Calibration for optical detection using urease immobilized jackfruit membrane

Optical detection system was calibrated using different (0.5-100 mM)) concentrations of urea in association with urease immobilized jackfruit membrane and the absorbance were observed. As shown in Figure 3, a linear fit (Y=0.20439+ 0.05615X; R2=0.9927) between 0.5 and 10 mM of urea was estimated using urease immobilized jackfruit membrane. From 10mM to 100mM of urea concentration the calibration curve is not linear as shown in Figure 3. Linear range between 0.5 and 10 mM of urea was considered as detection range of the optical detection system. A limit of detection (LOD), 0.2 μM was obtained with S/N=3 in response to the blank sample. Detection range and detection limit of urease immobilized jackfruit membrane was equally comparable to that of the earlier report [10]. Our proposed enzyme immobilization matrix and method is simple and has shown sensitivity as LOD, 0.2 μM urea and detection ranges between 0.5 and 10 mM. This study reports a new biological natural polymer which can serve as a biocompatible and inexpensive support for immobilization of enzyme for further application in detection.

biosensors-bioelectronics-calibration-optical

Figure 3: Calibration of optical detection of urea using urease immobilized jackfruit membrane. Inset: Linearity fit of the calibration plot between 0.5-10 mM (Y=0.20439+ 0.05615X; R2=0.9927).

Reusability, stability and reproducibility of the urease immobilized jackfruit membrane

Reusability, stability and reproducibility of the urease immobilized jackfruit membrane in response to urea have also been studied to prove the applicability of the new biological natural polymer for detection study. Each membrane showed 38 times reusability with 2.5 mM and 10 mM urea concentration and was stable for 46 days with 10 mM urea concentration with 85% retention of its initial enzyme activity which inferred the applicability of this natural membrane for urea detection study.

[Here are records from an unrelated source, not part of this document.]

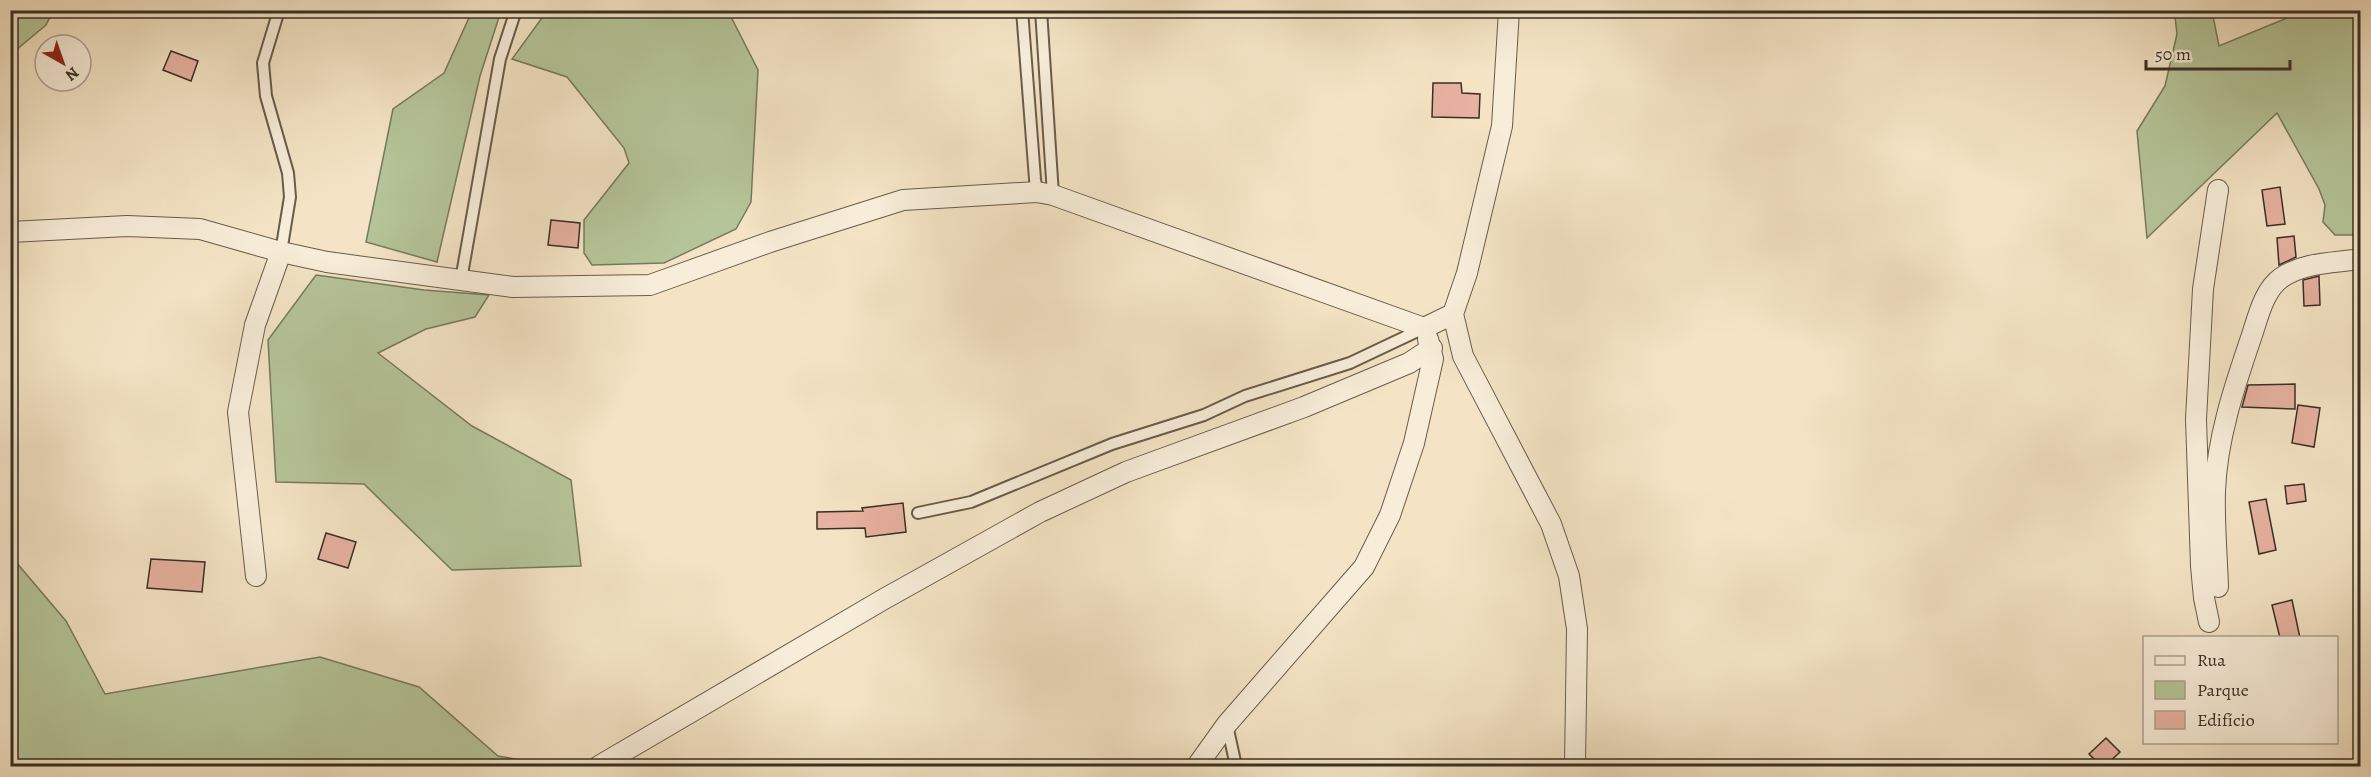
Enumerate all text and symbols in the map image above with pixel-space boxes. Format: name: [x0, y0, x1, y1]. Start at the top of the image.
north arrow: [33, 33, 93, 93]
scale bar: [2146, 33, 2290, 71]
text: 50 m: [2155, 42, 2191, 66]
text: N: [60, 62, 84, 86]
legend: [2143, 636, 2338, 744]
text: Rua: [2197, 648, 2226, 672]
text: Parque: [2197, 678, 2249, 702]
text: Edifício: [2197, 708, 2255, 732]

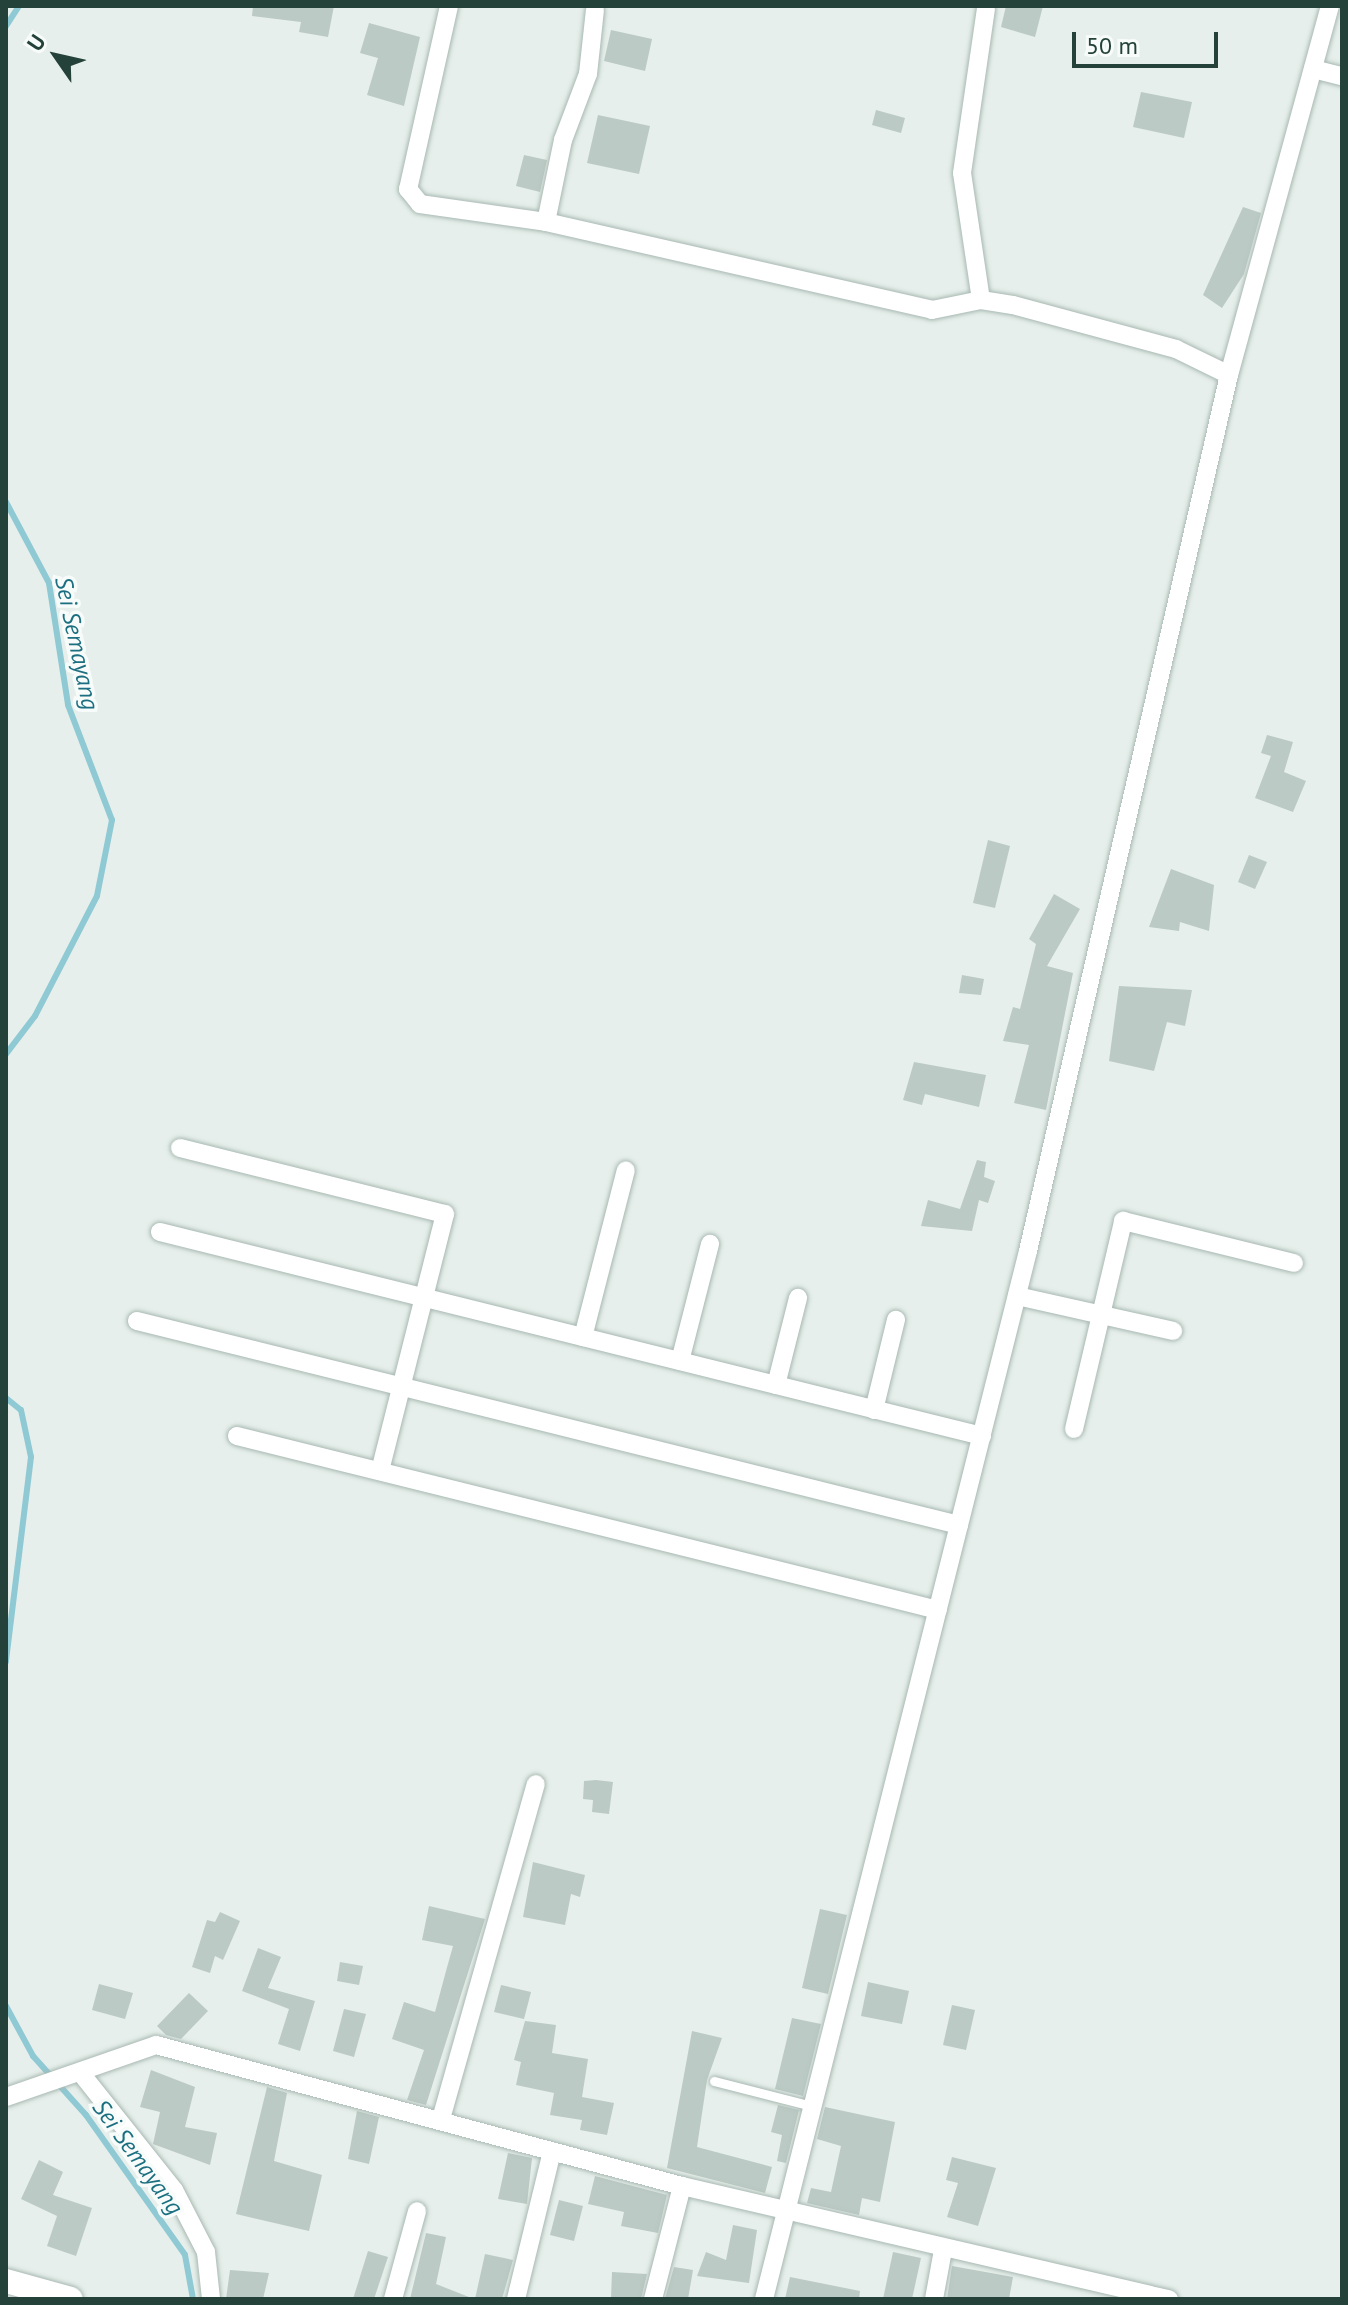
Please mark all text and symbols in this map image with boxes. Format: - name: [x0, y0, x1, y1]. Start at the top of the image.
- north arrow: [16, 16, 96, 96]
- scale bar: [1076, 16, 1222, 66]
- text: U: [21, 29, 52, 56]
- text: 50 m: [1086, 30, 1138, 61]
- water label: Sei Semayang: [49, 574, 105, 712]
- water label: Sei Semayang: [87, 2094, 189, 2220]

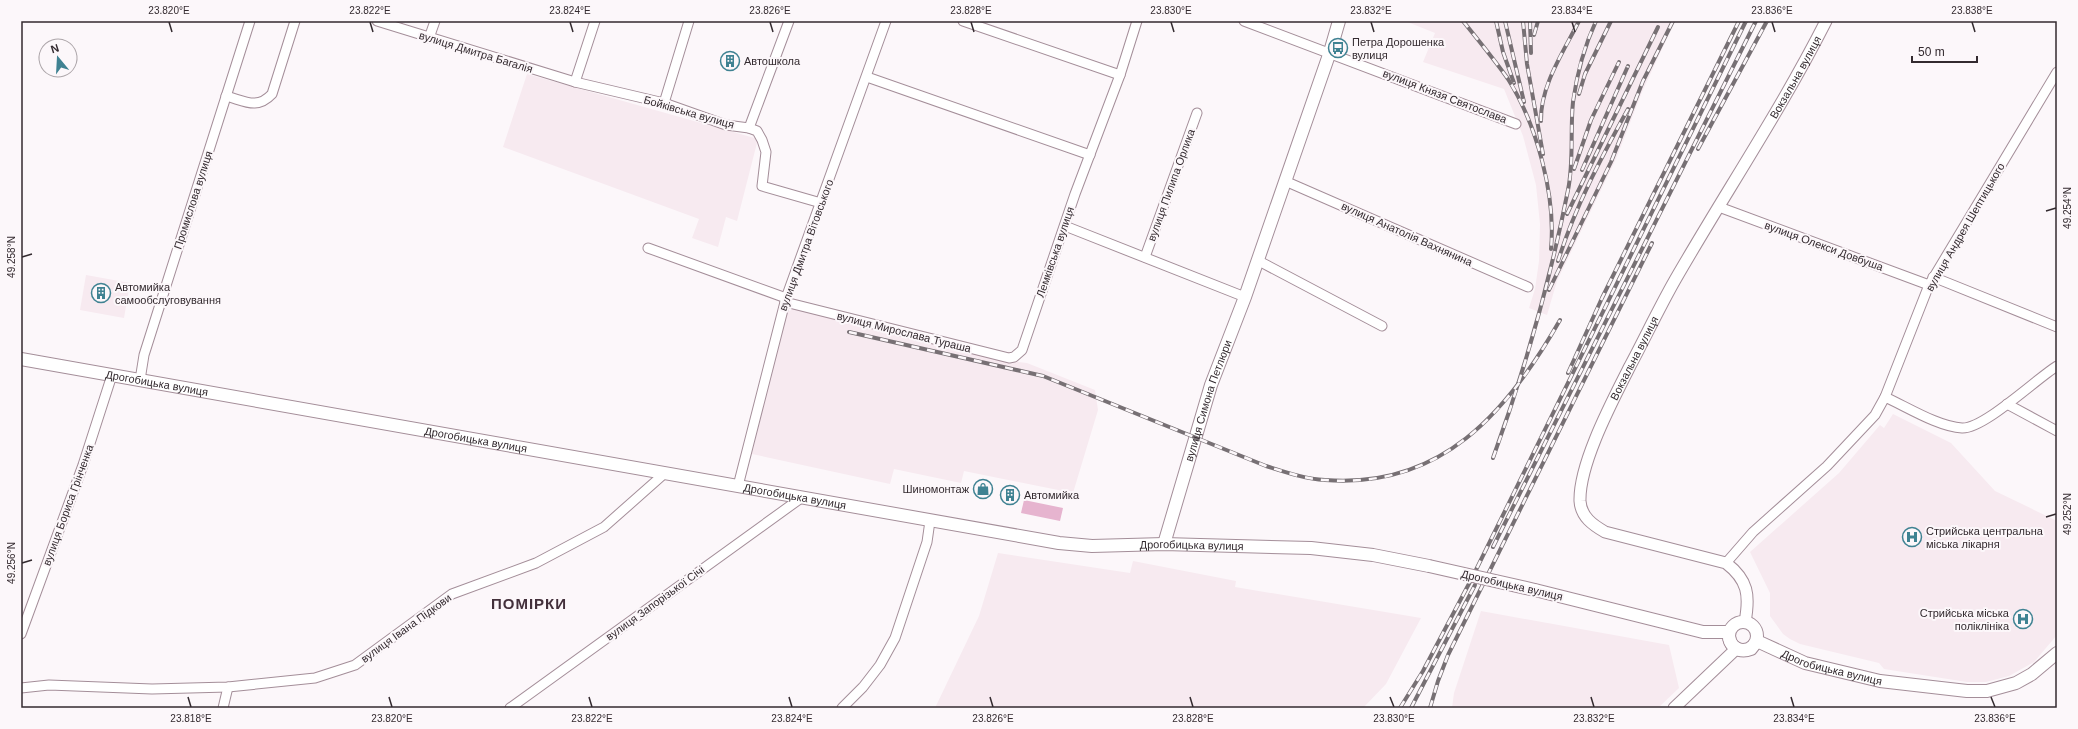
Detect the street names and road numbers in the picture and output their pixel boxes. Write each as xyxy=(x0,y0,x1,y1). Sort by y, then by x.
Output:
street label: вулиця Дмитра Багалія xyxy=(418,29,534,75)
street label: Вокзальна вулиця xyxy=(1767,34,1823,121)
street label: вулиця Князя Святослава xyxy=(1381,67,1509,126)
street label: Бойківська вулиця xyxy=(642,93,736,131)
street label: вулиця Пилипа Орлика xyxy=(1145,126,1197,243)
street label: Промислова вулиця xyxy=(171,149,215,251)
street label: вулиця Андрея Шептицького xyxy=(1923,161,2007,293)
street label: вулиця Дмитра Вітовського xyxy=(777,178,835,312)
street label: вулиця Анатолія Вахнянина xyxy=(1340,200,1475,269)
street label: Лемківська вулиця xyxy=(1034,205,1076,299)
street label: вулиця Олекси Довбуша xyxy=(1763,219,1886,273)
street label: вулиця Мирослава Тураша xyxy=(836,310,973,355)
street label: Вокзальна вулиця xyxy=(1608,314,1661,402)
street label: вулиця Симона Петлюри xyxy=(1183,338,1234,463)
street label: Дрогобицька вулиця xyxy=(105,368,209,398)
street label: Дрогобицька вулиця xyxy=(424,425,528,455)
street label: вулиця Бориса Грінченка xyxy=(40,442,96,567)
street label: Дрогобицька вулиця xyxy=(743,481,847,511)
street label: Дрогобицька вулиця xyxy=(1139,538,1244,552)
street label: вулиця Запорізької Січі xyxy=(603,563,707,643)
street label: Дрогобицька вулиця xyxy=(1460,567,1564,603)
street label: вулиця Івана Підкови xyxy=(359,591,453,665)
street label: Дрогобицька вулиця xyxy=(1780,647,1883,687)

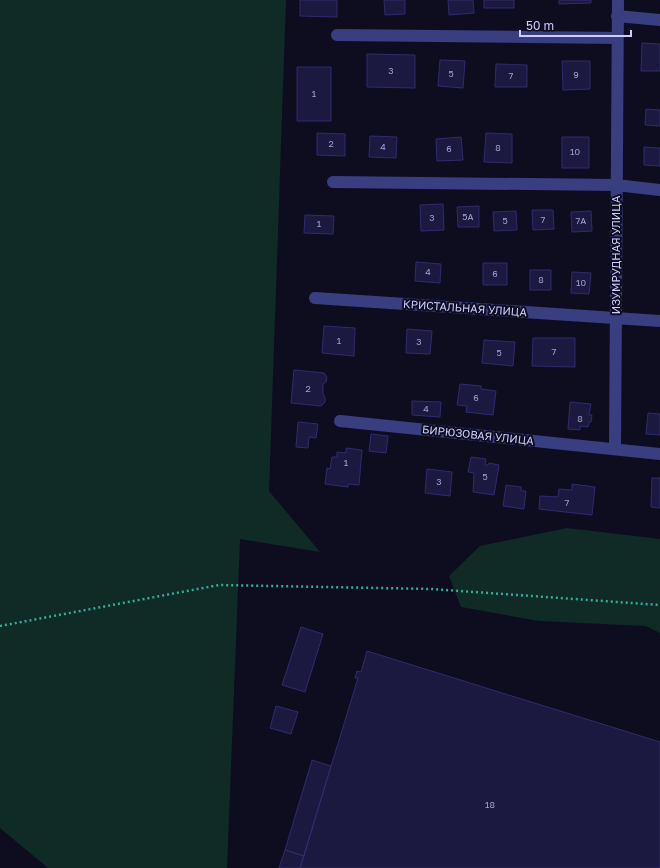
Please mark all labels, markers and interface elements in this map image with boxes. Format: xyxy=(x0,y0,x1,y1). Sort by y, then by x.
scale bar xyxy=(520,12,631,38)
text: 50 m xyxy=(526,18,554,33)
house number: 3 xyxy=(388,65,394,76)
house number: 5 xyxy=(448,68,454,79)
house number: 9 xyxy=(573,69,579,80)
house number: 7 xyxy=(509,70,514,81)
house number: 1 xyxy=(312,88,317,99)
house number: 2 xyxy=(328,138,334,149)
house number: 4 xyxy=(380,141,386,152)
house number: 8 xyxy=(495,142,501,153)
house number: 6 xyxy=(446,143,452,154)
house number: 10 xyxy=(570,146,580,157)
street label: ИЗУМРУДНАЯ УЛИЦА xyxy=(609,195,622,314)
house number: 5А xyxy=(462,211,474,222)
house number: 3 xyxy=(429,212,435,223)
house number: 7 xyxy=(541,214,546,225)
house number: 5 xyxy=(502,215,508,226)
house number: 7А xyxy=(576,215,586,226)
house number: 1 xyxy=(317,218,322,229)
house number: 4 xyxy=(425,266,431,277)
house number: 6 xyxy=(492,268,498,279)
house number: 8 xyxy=(538,274,544,285)
house number: 10 xyxy=(576,277,586,288)
street label: КРИСТАЛЬНАЯ УЛИЦА xyxy=(403,297,528,318)
house number: 1 xyxy=(337,335,342,346)
house number: 3 xyxy=(416,336,422,347)
house number: 7 xyxy=(552,346,557,357)
house number: 5 xyxy=(496,347,502,358)
house number: 2 xyxy=(305,383,311,394)
house number: 6 xyxy=(473,392,479,403)
house number: 4 xyxy=(423,403,429,414)
house number: 8 xyxy=(577,413,583,424)
street label: БИРЮЗОВАЯ УЛИЦА xyxy=(422,422,535,447)
house number: 1 xyxy=(344,457,349,468)
house number: 5 xyxy=(482,471,488,482)
house number: 3 xyxy=(436,476,442,487)
house number: 7 xyxy=(565,497,570,508)
house number: 18 xyxy=(485,799,495,810)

The low relative standard deviations 0.25179 (n=6) and standard error 0.09517 in response to urea demonstrated the high reproducibility of urease immobilized membrane (Figures 4 and 5).

biosensors-bioelectronics-reusability-urease

Figure 4: Reusability of the urease immobilized jackfruit membrane.

biosensors-bioelectronics-stability-urease

Figure 5: Stability of the urease immobilized jackfruit membrane.

Conclusion

We described a new natural polymer, jackfruit membrane, as a solid support for immobilization of the urease enzyme for optical detection of urea. A simple protocol was optimized for immobilization. Enzyme activity of immobilized urease was (Km, 13.8 mM) which was less than that of free urease (Km, 39.24 mM). Surface changes of urease immobilized membrane were also studied and characterized by SEM and FTIR. Immobilized urease was applied for urea detection and a detection range between 0.5-10 mM urea was estimated from the linear range of the calibration plot. Immobilized urease has shown a good reusability and stability. This is the first report on employing exocarp membrane of jackfruit seed pouch as the solid support for enzyme immobilization and development of biocomponent for detection of urea.

Acknowledgement

We are grateful to our institute, Bhabha Atomic Research Centre (BARC) for providing financial support.